What is needed.
Copy out word for word the lines of the entries that run from the line containing "Struktur Organisasi" through the line containing "Este rol es", including both of those lines.
Dataset below:
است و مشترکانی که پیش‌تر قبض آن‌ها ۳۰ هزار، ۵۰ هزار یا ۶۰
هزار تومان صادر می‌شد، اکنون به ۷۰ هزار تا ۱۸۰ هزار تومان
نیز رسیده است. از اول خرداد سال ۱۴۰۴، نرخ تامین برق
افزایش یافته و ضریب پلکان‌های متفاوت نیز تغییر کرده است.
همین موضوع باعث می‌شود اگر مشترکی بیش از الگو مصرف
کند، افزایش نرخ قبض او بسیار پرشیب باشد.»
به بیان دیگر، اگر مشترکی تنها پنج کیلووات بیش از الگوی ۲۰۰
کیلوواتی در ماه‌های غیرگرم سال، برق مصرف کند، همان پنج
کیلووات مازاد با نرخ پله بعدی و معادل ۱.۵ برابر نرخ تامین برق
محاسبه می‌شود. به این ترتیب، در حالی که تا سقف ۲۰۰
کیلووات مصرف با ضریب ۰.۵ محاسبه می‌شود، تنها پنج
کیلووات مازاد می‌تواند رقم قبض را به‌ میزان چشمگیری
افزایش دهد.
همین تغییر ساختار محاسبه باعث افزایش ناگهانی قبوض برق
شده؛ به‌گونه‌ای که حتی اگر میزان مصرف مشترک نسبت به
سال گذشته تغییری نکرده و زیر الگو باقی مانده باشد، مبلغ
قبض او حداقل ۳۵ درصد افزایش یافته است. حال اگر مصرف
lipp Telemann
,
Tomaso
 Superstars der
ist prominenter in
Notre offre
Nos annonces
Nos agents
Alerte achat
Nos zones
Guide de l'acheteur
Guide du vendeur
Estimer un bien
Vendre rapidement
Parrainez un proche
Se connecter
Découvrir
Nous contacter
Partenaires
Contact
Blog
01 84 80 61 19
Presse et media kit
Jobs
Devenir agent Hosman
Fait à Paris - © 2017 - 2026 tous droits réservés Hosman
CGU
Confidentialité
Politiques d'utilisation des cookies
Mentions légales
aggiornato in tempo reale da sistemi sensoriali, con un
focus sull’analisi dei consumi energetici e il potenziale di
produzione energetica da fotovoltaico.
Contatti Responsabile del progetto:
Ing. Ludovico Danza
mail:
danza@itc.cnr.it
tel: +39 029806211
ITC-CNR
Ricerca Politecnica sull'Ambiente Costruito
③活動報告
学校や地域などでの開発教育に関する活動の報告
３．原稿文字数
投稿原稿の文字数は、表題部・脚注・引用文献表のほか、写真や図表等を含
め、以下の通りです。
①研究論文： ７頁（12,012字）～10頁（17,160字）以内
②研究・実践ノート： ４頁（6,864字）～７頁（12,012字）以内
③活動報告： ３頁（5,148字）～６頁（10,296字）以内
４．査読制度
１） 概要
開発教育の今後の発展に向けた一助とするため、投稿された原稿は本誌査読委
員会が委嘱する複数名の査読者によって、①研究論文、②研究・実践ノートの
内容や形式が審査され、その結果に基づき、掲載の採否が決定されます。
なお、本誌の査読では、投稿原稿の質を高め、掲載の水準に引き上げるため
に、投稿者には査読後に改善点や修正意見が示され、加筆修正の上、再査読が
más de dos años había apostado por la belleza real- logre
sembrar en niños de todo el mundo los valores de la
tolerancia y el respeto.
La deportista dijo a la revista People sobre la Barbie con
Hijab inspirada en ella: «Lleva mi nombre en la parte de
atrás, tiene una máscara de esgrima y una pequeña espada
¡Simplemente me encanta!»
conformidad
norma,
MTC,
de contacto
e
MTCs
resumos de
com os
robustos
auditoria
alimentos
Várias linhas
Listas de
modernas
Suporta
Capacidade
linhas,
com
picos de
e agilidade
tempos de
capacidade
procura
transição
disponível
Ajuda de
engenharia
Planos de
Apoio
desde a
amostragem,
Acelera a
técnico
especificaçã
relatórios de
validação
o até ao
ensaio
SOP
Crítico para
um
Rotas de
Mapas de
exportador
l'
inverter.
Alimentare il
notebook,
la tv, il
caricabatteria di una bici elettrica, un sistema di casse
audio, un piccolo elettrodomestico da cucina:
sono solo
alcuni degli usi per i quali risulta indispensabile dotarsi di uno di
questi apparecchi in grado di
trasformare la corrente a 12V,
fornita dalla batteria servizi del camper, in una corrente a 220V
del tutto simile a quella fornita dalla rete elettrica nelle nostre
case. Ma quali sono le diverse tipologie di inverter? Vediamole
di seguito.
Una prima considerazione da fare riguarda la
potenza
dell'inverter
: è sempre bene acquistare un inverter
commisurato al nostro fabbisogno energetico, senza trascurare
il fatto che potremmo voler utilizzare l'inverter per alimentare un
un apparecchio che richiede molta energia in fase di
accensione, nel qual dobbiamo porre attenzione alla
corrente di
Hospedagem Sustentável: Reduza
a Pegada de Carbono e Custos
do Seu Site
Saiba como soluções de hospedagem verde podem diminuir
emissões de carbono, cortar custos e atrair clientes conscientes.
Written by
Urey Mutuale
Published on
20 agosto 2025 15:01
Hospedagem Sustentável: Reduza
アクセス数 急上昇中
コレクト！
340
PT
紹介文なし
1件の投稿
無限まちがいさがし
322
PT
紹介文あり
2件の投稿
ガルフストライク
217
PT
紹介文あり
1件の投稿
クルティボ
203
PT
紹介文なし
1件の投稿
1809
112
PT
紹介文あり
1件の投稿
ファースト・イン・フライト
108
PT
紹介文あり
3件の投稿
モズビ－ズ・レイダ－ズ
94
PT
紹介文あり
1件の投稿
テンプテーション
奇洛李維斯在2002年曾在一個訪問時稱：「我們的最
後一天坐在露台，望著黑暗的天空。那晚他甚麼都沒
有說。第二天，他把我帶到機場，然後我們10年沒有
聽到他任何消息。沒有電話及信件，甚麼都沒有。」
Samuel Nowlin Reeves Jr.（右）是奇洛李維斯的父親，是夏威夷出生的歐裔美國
End of Dataset.
Dataset below:
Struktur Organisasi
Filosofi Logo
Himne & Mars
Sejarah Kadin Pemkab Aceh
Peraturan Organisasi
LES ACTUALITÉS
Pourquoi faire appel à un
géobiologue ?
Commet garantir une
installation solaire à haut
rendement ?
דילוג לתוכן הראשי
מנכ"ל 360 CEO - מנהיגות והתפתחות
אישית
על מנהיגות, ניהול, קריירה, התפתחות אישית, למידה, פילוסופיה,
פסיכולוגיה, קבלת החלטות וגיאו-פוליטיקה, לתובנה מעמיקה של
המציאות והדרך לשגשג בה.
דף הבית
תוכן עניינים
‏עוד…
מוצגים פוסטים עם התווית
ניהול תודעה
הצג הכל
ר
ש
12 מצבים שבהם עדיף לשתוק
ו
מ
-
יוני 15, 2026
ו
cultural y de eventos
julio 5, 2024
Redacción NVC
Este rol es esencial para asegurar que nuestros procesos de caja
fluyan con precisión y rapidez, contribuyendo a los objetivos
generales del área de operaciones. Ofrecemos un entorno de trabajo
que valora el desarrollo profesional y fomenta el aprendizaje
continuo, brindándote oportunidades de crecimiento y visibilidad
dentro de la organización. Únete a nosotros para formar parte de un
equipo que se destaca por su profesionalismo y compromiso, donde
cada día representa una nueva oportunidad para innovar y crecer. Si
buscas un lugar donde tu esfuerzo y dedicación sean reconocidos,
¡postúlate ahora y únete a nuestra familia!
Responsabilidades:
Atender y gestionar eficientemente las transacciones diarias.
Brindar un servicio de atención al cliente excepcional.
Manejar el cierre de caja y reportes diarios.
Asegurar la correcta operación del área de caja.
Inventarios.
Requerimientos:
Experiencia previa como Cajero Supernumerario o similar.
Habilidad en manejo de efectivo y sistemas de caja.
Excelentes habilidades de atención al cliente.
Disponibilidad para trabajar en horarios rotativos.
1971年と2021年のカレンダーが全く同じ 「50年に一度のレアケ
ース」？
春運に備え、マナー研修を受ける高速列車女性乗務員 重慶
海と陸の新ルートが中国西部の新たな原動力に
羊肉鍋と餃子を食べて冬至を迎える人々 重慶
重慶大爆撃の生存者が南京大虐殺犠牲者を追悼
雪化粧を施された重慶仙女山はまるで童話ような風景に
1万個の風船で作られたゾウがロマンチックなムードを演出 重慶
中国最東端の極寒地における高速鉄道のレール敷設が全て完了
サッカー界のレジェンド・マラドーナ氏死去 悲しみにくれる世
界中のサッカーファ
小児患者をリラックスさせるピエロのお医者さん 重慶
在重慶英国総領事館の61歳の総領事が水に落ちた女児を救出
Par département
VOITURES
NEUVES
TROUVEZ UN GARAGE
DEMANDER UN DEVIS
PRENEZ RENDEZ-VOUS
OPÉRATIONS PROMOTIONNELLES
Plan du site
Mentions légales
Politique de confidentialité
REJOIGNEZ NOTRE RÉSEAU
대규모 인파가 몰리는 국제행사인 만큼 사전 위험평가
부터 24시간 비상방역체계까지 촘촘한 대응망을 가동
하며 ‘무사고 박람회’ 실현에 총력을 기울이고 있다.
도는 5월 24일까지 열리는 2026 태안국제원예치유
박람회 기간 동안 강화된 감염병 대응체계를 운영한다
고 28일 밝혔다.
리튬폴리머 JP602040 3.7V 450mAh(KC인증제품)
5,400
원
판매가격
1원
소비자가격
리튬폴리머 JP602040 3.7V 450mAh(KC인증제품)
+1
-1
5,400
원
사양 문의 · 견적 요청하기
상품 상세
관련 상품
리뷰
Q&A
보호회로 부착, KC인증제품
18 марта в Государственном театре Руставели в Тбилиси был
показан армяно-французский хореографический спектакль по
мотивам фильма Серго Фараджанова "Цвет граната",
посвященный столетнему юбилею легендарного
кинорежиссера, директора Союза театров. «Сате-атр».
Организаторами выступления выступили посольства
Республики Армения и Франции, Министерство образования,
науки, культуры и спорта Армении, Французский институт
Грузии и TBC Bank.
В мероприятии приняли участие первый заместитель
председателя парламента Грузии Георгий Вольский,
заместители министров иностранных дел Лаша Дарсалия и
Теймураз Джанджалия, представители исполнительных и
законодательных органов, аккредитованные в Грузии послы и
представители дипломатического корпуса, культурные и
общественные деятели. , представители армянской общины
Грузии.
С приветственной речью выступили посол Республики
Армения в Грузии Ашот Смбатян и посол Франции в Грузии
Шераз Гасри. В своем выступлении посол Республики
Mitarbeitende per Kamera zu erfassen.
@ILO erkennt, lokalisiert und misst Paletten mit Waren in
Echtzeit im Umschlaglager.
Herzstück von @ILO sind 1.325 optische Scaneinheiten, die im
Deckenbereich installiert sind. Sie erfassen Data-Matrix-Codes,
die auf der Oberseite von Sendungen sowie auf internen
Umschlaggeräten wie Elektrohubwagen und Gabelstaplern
End of Dataset.
Dataset below:
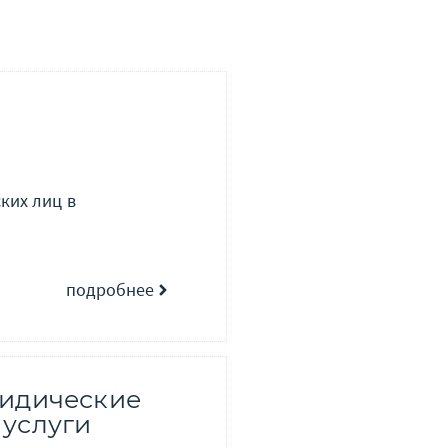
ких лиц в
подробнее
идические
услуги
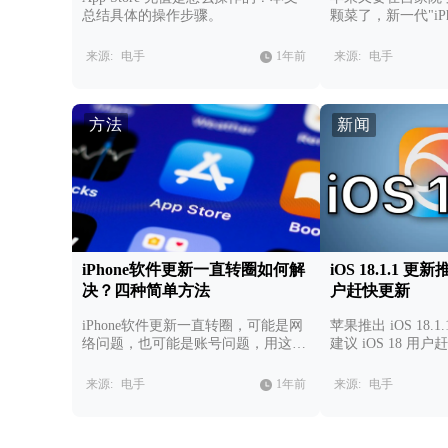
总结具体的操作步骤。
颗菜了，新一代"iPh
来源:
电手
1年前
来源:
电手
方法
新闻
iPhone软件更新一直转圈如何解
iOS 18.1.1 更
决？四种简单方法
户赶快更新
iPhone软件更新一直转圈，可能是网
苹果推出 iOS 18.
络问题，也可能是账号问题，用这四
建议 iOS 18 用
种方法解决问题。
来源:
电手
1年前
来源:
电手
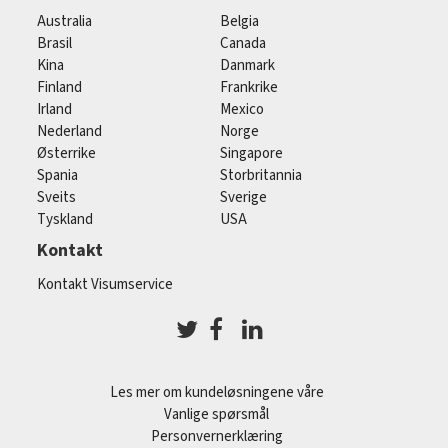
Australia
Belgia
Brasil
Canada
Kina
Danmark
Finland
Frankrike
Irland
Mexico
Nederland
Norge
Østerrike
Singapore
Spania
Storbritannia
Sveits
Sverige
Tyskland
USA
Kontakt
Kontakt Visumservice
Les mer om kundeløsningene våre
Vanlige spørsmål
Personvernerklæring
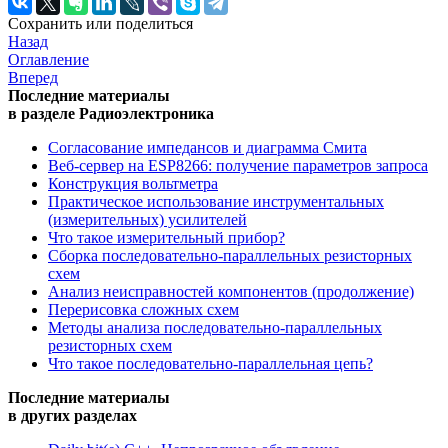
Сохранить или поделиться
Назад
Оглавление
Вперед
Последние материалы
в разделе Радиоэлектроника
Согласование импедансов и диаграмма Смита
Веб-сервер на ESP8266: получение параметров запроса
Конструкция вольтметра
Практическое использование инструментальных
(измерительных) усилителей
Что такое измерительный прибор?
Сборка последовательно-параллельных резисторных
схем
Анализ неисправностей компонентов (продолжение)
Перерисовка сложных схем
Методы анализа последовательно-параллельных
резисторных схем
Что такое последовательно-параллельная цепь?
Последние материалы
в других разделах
End of Dataset.
Solution for this exercise.
Struktur Organisasi
Filosofi Logo
Himne & Mars
Sejarah Kadin Pemkab Aceh
Peraturan Organisasi
LES ACTUALITÉS
Pourquoi faire appel à un
géobiologue ?
Commet garantir une
installation solaire à haut
rendement ?
דילוג לתוכן הראשי
מנכ"ל 360 CEO - מנהיגות והתפתחות
אישית
על מנהיגות, ניהול, קריירה, התפתחות אישית, למידה, פילוסופיה,
פסיכולוגיה, קבלת החלטות וגיאו-פוליטיקה, לתובנה מעמיקה של
המציאות והדרך לשגשג בה.
דף הבית
תוכן עניינים
‏עוד…
מוצגים פוסטים עם התווית
ניהול תודעה
הצג הכל
ר
ש
12 מצבים שבהם עדיף לשתוק
ו
מ
-
יוני 15, 2026
ו
cultural y de eventos
julio 5, 2024
Redacción NVC
Este rol es esencial para asegurar que nuestros procesos de caja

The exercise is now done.